Tasks for this exercise –
1. In the court order, on what dates did the defendant allegedly make the two controlled sales of crack?
2. Quote the court order word for word, starting with "SARAH S. VANCE, District" and going on through "DENIED IN PART.".

United States District Court, E.D. Louisiana

November 18, 2014

UNITED STATES,
v.
DONALD RICHARDSON

ORDER AND REASONS

SARAH S. VANCE, District Judge.

Before the Court are the government's motions to strike three of defendant's subpoenas duces tecum directed to the Terrebonne Parish Sheriff's Office. For the following reasons, the government's motion is GRANTED IN PART and DENIED IN PART.

I. Factual Background

Defendant is charged with two counts of distributing cocaine base ("crack") in violation of Title 21, United States Code, Sections 841(a)(1) and 841(b)(1)(C). The charges arise from two controlled sales of crack that defendant allegedly made on March 17, 2011 and March 23, 2011 to Alton Celestine, a confidential informant working with the Terrebonne Parish Sheriff's Office.

The government moves the Court to quash three of the defendant's subpoenas directed at the Terrebonne Parish Sheriff's Office. The first subpoena seeks the "entire Criminal Informant (CI) file on the following person: Alton Celestine... This file should contain the following: 1. Information regarding monetary or judicial benefits, or any and all recommendations for benefits received by Alton Celestine in exchange for his cooperation with the Terrebonne Parish Sheriff's Office; 2. The names of all cases for which Alton Celestine provided information to the Terrebonne Parish Sheriff's Office; 3. the names of all law enforcement who worked with Alton Celestine as a CI; and 4. A Training or Operations Manual that the Terrebonne Parish Sheriff's Office uses to guide their policies and procedures regarding working with CIs."[1] The second subpoena requests a "police report associated with the arrest of any and all defendants with the last name Harris that were arrested between the dates of January 1, 2011 and January 1, 2012 by either Narcotics Agent Joe Renfro or Russell Madere."[2] The final subpoena requests three police reports and accompanying crime lab results relating to the November 3, 2011 arrest of Christine Harris.[3] Defendant argues that the government lacks standing to challenge the subpoenas and that, even if the government does have standing, the subpoenas are nevertheless proper under Fed. R. Crim. P. 17.

(Transcribed page contents)
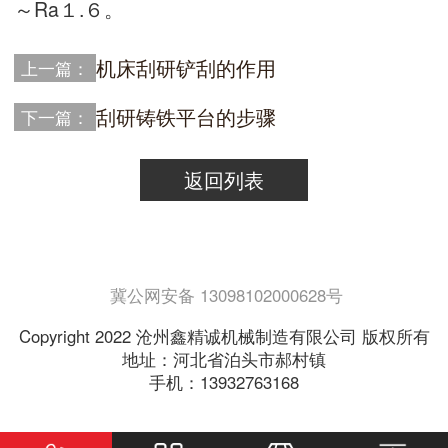
～Ra１.６。
机床刮研铲刮的作用
上一篇：
刮研铸铁平台的步骤
下一篇：
返回列表
冀公网安备 13098102000628号
Copyright 2022 沧州鑫精诚机械制造有限公司 版权所有
地址：河北省泊头市郝村镇
手机：13932763168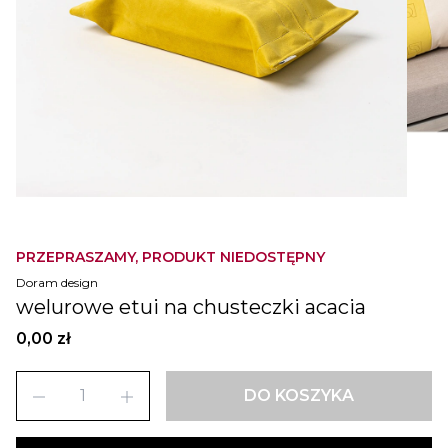
PRZEPRASZAMY, PRODUKT NIEDOSTĘPNY
Doram design
welurowe etui na chusteczki acacia
0,00 zł
remove
add
DO KOSZYKA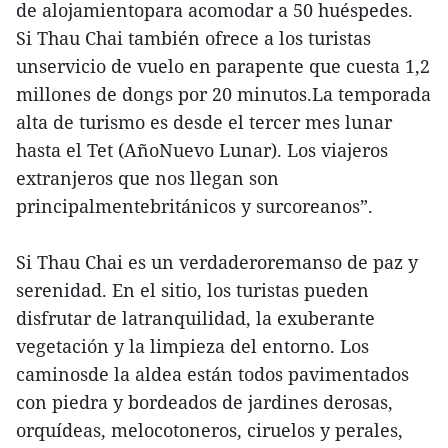
de alojamientopara acomodar a 50 huéspedes.
Si Thau Chai también ofrece a los turistas
unservicio de vuelo en parapente que cuesta 1,2
millones de dongs por 20 minutos.La temporada
alta de turismo es desde el tercer mes lunar
hasta el Tet (AñoNuevo Lunar). Los viajeros
extranjeros que nos llegan son
principalmentebritánicos y surcoreanos”.
Si Thau Chai es un verdaderoremanso de paz y
serenidad. En el sitio, los turistas pueden
disfrutar de latranquilidad, la exuberante
vegetación y la limpieza del entorno. Los
caminosde la aldea están todos pavimentados
con piedra y bordeados de jardines derosas,
orquídeas, melocotoneros, ciruelos y perales,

Solved problems –
1. March 17, 2011 and March 23, 2011.

2.
SARAH S. VANCE, District Judge.

Before the Court are the government's motions to strike three of defendant's subpoenas duces tecum directed to the Terrebonne Parish Sheriff's Office. For the following reasons, the government's motion is GRANTED IN PART and DENIED IN PART.